On the positive side, Hope told us, while some legitimate apps get wrongly flagged as malicious (false positive) illegitimate apps rarely get through (false negatives). And as for Android, Hope says the advice for protecting against malware is "fundamentally the same as we gave people in October 1996 about protecting Windows 95" and can be summed up as don't believe every email or install random stuff. "App developers must diligently hunt for malware-infected versions of their apps on many app stores, and app store curators must create their own policing techniques to hunt for malicious apps." Hope concludes: "One cost of diversity in the Android ecosystem is the extra security work that end users themselves perform instead of the platform itself."
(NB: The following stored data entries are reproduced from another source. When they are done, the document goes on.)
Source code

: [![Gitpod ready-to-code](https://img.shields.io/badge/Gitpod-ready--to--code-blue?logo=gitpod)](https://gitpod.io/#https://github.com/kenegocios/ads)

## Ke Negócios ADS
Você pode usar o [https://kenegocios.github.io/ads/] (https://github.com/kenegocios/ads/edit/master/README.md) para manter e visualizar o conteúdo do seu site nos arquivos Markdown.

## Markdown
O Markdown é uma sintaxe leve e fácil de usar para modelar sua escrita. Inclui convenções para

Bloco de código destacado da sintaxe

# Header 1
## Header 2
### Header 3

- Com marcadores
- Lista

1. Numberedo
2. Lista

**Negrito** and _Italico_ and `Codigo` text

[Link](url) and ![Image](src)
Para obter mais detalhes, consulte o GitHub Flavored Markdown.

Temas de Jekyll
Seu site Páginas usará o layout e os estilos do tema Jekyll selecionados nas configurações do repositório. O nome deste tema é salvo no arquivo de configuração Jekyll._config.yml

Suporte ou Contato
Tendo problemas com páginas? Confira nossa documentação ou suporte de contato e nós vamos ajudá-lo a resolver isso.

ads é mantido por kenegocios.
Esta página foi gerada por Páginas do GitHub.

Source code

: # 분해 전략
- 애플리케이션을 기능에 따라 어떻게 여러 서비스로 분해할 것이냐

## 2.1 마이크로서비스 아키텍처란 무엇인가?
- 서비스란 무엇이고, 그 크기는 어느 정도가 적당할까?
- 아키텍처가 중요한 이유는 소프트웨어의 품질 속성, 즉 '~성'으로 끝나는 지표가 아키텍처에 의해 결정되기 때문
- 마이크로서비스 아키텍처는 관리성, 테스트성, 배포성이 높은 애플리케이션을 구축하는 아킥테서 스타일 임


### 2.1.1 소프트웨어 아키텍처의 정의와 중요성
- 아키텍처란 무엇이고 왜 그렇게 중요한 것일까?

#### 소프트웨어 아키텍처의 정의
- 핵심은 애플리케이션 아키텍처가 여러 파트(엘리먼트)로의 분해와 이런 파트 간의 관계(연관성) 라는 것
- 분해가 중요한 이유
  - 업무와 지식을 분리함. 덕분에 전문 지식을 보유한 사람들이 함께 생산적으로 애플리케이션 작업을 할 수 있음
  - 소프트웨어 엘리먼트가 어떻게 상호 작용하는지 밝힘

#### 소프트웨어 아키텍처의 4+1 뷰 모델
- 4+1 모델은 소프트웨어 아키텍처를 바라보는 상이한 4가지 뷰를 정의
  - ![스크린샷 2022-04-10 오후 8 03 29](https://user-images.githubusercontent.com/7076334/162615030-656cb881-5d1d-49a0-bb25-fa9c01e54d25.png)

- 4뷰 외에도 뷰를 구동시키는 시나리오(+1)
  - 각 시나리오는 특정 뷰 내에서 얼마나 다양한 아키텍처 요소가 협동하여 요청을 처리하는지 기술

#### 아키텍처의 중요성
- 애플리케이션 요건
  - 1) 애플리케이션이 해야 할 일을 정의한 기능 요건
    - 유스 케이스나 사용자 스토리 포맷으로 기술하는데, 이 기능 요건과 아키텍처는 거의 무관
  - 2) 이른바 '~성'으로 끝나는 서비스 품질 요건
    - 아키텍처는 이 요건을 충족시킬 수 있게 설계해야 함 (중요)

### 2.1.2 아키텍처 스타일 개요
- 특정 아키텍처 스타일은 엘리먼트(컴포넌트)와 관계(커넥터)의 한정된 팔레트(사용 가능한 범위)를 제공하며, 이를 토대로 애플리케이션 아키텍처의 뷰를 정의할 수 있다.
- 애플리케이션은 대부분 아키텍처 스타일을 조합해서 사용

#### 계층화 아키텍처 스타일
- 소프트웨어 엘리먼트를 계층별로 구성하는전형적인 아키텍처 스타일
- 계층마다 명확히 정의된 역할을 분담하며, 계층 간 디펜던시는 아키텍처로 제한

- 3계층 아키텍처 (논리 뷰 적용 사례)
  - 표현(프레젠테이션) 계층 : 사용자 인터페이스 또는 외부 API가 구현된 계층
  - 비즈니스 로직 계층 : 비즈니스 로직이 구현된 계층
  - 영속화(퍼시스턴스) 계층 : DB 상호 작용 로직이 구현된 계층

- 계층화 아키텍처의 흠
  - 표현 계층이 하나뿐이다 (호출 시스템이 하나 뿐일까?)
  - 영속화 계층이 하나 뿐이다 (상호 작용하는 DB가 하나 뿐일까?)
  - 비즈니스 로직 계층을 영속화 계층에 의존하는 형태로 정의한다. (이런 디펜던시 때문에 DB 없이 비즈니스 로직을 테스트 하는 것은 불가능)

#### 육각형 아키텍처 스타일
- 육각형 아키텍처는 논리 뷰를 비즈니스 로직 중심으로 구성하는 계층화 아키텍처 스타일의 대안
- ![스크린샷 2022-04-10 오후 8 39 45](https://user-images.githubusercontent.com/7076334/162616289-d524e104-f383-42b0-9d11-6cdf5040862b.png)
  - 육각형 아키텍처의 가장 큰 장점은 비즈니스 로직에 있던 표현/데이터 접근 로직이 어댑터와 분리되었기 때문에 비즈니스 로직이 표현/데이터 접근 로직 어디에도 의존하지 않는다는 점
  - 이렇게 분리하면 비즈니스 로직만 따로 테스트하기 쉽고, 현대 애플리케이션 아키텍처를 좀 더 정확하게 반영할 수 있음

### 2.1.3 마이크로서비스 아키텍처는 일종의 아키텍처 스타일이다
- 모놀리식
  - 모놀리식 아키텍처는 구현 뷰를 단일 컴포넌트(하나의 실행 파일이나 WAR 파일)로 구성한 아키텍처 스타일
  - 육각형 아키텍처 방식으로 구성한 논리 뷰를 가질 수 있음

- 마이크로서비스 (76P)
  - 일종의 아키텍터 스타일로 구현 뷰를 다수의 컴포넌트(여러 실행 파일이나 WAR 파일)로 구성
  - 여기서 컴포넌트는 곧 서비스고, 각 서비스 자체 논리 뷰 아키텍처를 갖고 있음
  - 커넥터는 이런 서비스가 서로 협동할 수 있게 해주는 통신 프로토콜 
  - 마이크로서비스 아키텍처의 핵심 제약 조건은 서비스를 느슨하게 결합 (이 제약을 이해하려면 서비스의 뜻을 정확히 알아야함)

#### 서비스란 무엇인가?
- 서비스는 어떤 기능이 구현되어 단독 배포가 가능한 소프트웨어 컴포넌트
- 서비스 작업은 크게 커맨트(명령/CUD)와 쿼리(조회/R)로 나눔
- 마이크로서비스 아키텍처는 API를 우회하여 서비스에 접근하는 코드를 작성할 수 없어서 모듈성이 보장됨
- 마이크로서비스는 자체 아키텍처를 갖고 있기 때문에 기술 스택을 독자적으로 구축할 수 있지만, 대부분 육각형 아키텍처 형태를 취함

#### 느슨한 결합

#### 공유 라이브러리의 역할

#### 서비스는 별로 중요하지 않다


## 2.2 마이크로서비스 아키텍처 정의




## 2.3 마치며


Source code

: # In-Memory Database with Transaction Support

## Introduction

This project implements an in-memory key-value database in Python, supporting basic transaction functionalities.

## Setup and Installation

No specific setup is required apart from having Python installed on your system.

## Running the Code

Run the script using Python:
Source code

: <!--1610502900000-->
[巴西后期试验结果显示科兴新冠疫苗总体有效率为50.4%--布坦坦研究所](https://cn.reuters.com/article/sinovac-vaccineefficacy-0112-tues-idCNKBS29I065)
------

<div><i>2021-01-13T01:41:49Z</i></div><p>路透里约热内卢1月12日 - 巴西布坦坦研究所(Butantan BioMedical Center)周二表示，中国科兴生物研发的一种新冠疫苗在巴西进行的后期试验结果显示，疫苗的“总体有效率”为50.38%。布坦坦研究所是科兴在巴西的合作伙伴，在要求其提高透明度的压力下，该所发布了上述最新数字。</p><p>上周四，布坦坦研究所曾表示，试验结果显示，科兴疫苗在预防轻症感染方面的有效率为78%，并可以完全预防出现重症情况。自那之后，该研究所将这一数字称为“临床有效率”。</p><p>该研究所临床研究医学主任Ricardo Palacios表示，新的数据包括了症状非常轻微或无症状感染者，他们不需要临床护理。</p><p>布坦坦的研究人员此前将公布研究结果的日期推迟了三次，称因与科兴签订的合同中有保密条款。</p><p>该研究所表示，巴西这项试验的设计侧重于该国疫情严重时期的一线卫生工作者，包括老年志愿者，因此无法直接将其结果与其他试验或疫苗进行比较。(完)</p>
So is Apple's store safer than Androids? "One might argue that Apple's vetting process is more mature since they've done in from the beginning," admits WatchGuard CTO, Corey Nachreiner, who continued, "...but it doesn't really matter; hackers will always find holes in our security. Both companies will have to stay vigilant, and constantly update their vetting processes to plug newly discovered gaps." That said, Nachreiner did confide to SCMagazineUK.com that he felt, "Google's open environment is still more dangerous simply because they allow users to sideload apps," concluding: "In Apple's environment, the only way you can load an app without actually jail-breaking your device is through Apple's app store. On the other hand, Android devices offer an option for users to load apps from third-party locations, or directly from a potentially untrusted APK file. They do not force you use the official marketplace." This means even if Google and Apple's official marketplaces are equally secure, Android users still have the option to bypass the official marketplace, and get themselves into trouble with unofficial apps.

Stephen Coty, chief security evangelist at Alert Logic, meanwhile looks to the app stores to do better with toolkit security. “The app stores are largely contributed to by the community and application companies. They use toolkits that are distributed by the stores to be used to develop applications," he told SCMagazineUK.com. "These toolkits need to be certified by the manufacturer and deployed in a safe and secure manner. Once applications are developed, they need to be scanned and dissected to make sure that there is no malicious code installed as part of the application being uploaded to the store." Coty insists this needs to be done, not in an automated fashion that finds known threats, but through a manual sandbox to uncover the unknown.

As Winston Bond, European technical manager at mobile application security provider Arxan concludes: "The recent XcodeGhost and Brain Test incidents drive home the fact that there will always be bad guys out there, and they are endlessly inventive when it comes to finding a way to attack users. Criminals always go after easy targets, and apps are seen as increasingly vulnerable sources of sensitive data."